Military regulations force council race withdrawal
A lieutenant colonel in the U.S. Army who filed for election to a Ward 3 Shawnee City Council seat last week is withdrawing his candidacy — at least for now.
Jeff King, a 24-year military veteran, filed for the seat Jan. 2, apparently setting up the first race in this year’s city elections.
But King notified City Hall on Monday that he could not be a candidate until he receives permission from the military.
“A pretty trusty source told me before I applied that it would be OK because of precedent,” King said Monday. “But that was like 10 years ago. And the bottom line is that, after the story (that he’d filed) got out, some regulations were shown to me pretty quickly. Apparently those regulations have become more stringent or are being more strictly enforced.”

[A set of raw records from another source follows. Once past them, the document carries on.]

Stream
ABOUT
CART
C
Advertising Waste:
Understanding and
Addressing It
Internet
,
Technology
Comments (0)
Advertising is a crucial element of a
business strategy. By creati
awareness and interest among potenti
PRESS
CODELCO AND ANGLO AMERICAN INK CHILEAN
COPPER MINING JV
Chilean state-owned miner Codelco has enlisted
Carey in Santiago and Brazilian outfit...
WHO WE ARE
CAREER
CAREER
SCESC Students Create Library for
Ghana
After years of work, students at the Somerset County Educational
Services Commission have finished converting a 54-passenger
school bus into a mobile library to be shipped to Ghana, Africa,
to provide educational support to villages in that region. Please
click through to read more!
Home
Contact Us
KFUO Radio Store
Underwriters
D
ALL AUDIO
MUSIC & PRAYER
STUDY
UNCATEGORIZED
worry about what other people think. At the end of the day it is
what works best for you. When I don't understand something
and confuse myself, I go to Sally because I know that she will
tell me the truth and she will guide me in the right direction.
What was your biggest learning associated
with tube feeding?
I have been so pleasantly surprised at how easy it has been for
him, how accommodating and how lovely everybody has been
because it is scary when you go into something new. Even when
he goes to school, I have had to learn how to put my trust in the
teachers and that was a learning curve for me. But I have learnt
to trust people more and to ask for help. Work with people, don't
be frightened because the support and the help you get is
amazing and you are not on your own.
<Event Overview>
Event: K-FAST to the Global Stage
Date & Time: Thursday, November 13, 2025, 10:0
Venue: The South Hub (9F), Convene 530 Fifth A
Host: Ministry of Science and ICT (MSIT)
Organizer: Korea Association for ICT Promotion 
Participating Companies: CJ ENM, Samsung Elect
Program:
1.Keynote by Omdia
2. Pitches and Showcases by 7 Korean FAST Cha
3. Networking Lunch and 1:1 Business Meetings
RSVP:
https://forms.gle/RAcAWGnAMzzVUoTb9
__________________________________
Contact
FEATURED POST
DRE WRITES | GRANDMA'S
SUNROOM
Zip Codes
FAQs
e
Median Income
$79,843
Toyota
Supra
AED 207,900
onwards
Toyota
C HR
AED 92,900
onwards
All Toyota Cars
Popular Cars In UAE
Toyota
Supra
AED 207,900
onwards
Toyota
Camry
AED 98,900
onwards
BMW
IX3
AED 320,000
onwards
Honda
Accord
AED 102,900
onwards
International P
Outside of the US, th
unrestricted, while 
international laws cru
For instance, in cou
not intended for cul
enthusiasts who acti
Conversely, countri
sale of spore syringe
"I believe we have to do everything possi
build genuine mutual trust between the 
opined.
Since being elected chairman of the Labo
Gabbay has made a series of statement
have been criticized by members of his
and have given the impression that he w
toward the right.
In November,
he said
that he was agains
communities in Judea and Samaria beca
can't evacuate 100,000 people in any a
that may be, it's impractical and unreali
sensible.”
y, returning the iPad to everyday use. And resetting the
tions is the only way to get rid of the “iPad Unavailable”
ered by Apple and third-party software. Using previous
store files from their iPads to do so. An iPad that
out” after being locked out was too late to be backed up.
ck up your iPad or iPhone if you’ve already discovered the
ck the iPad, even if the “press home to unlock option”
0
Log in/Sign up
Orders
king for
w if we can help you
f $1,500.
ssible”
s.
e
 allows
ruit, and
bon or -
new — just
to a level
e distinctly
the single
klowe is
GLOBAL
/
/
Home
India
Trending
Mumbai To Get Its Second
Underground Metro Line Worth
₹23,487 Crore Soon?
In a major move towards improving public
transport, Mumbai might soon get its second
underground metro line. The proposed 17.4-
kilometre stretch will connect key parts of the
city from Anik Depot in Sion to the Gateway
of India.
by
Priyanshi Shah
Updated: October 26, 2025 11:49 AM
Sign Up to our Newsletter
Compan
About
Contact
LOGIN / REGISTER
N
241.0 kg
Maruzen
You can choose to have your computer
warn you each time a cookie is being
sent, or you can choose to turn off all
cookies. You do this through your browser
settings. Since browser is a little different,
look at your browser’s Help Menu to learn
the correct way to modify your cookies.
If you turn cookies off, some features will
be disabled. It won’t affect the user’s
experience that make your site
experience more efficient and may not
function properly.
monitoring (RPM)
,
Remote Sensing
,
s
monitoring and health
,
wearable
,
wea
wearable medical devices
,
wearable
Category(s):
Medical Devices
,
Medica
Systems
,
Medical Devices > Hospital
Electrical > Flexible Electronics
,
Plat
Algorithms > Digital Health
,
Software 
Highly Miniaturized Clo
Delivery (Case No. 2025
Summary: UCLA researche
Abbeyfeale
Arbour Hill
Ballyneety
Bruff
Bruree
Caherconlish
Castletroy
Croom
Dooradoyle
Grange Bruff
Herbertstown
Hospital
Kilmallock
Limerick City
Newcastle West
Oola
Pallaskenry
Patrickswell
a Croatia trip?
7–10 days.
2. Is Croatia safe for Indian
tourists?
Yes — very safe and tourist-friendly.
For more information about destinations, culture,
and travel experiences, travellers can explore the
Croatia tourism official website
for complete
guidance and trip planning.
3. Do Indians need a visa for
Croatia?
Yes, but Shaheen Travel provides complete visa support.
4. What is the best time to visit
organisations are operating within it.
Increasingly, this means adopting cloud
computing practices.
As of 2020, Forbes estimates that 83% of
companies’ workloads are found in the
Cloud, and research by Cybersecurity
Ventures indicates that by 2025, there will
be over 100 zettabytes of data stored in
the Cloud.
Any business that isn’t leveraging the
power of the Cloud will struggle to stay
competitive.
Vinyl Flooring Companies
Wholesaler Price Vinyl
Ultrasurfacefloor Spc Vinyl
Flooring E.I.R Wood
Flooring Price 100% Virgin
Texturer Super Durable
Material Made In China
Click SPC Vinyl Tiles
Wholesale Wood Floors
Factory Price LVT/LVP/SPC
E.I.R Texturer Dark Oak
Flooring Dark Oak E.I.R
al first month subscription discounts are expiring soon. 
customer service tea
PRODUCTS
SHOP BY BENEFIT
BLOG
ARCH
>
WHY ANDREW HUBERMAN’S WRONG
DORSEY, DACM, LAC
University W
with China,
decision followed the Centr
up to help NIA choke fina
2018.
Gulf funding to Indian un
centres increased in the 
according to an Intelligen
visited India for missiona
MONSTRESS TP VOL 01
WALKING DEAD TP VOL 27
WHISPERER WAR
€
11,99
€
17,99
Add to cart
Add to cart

King said he would seek permission to run for the City Council seat from the Secretary of the Army. If he gets the go-ahead prior to the noon Jan. 22 filing deadline, he said, the race will be back on with Jeff Vaught.
Vaught, the Ward 3 incumbent whose first term expires this year, filed for re-election on Dec. 3.
Four City Council positions, one for each council ward, will be on the April 2 general election ballot, and a Feb. 26 primary election will be held if more than two candidates for any position file before the Jan. 22 deadline. Michelle Distler filed for re-election to her Ward 4 seat on Dec. 11. The other two incumbents, Dan Pflumm in Ward 1 and Alan Willoughby in Ward 2, have not yet filed but have indicated they plan to do so.
Vaught resides just three blocks away from King. But King said last week that his desire to run had nothing to do with Vaught’s record.
“To me, it’s kind of a continuation of other things I’ve done in my life,” King said.
King currently works as the protection team chief at the Center For Army Lessons Learned at Fort Leavenworth. In that role, he is in charge of analyzing and improving operations in the areas of engineering, military policing, chemicals, force protection and safety, he said. He also has been a public works director, among other military roles, and a homeowners association director in Atlanta.
King, who has lived in Shawnee for 17 months, said he is scheduled to retire in September and end his full-time Army duties in June. Having lived in a half dozen countries and five different states during the past 24 years, King added that he was eager to put his knowledge and passion to serve to work for his new hometown.
“It’s kind of the next step, to represent the people in my area and be part of my local community,” said King, who attended Kansas University and, while growing up, split time between Kansas and Atlanta.
Vaught, who has lived in Shawnee since 1993, is a commercial real estate broker and owner of The Vaught Group, 5720 Nieman Road.
“I like the direction we’re going and want to continue it,” Vaught said when asked why he was seeking re-election. “We’re starting to see some development successes, which was one of the key reasons I ran (in 2010), to work diligently to bring development to Shawnee.”
Vaught said one of his accomplishments had been serving on a governing body that had held the line on property taxes while retaining $19 million in reserves despite a down economy.
“I don’t believe you raise revenue by raising taxes,” he said. “I believe you do it by increasing the tax base through economic development.”
To help spur development, Vaught supported renegotiating landfill impact fees such that Deffenbaugh Industries will soon be paying $3 million rather than $300,000 a year. The city will use half the added revenue to catch up on street maintenance and the other half to finance a new Economic Development Fund.
That fund, Vaught said, will offset the cost of development incentives as well as a suspension of the excise tax, which he recently proposed.
Vaught also has been an advocate for city support of the Eco-Commerce Park, a proposed project near 47th Street and Kansas Highway 7 designed to help the city capture jobs being created in the metropolitan area’s hot industrial development sector.
Vaught is currently president of the City Council and in that role leads meetings of the City Council Committee. The committee, which includes all eight City Council members, was created at Vaught’s suggestion to replace two former four-member committees.
“With the two standing committees, issues would be talked about by four people and then go to the council, where the debating would start all over,” Vaught said.
The new committee allows business to be conducted in a more orderly fashion, he said.
One issue hashed out during committee meetings over the past year was the phasing out of a defined-benefit supplemental pension plan.
“I was a driving force in moving to a defined-contribution plan, which keeps us competitive with other cities and takes away the possible long-term liability of a defined-benefit plan,” Vaught said.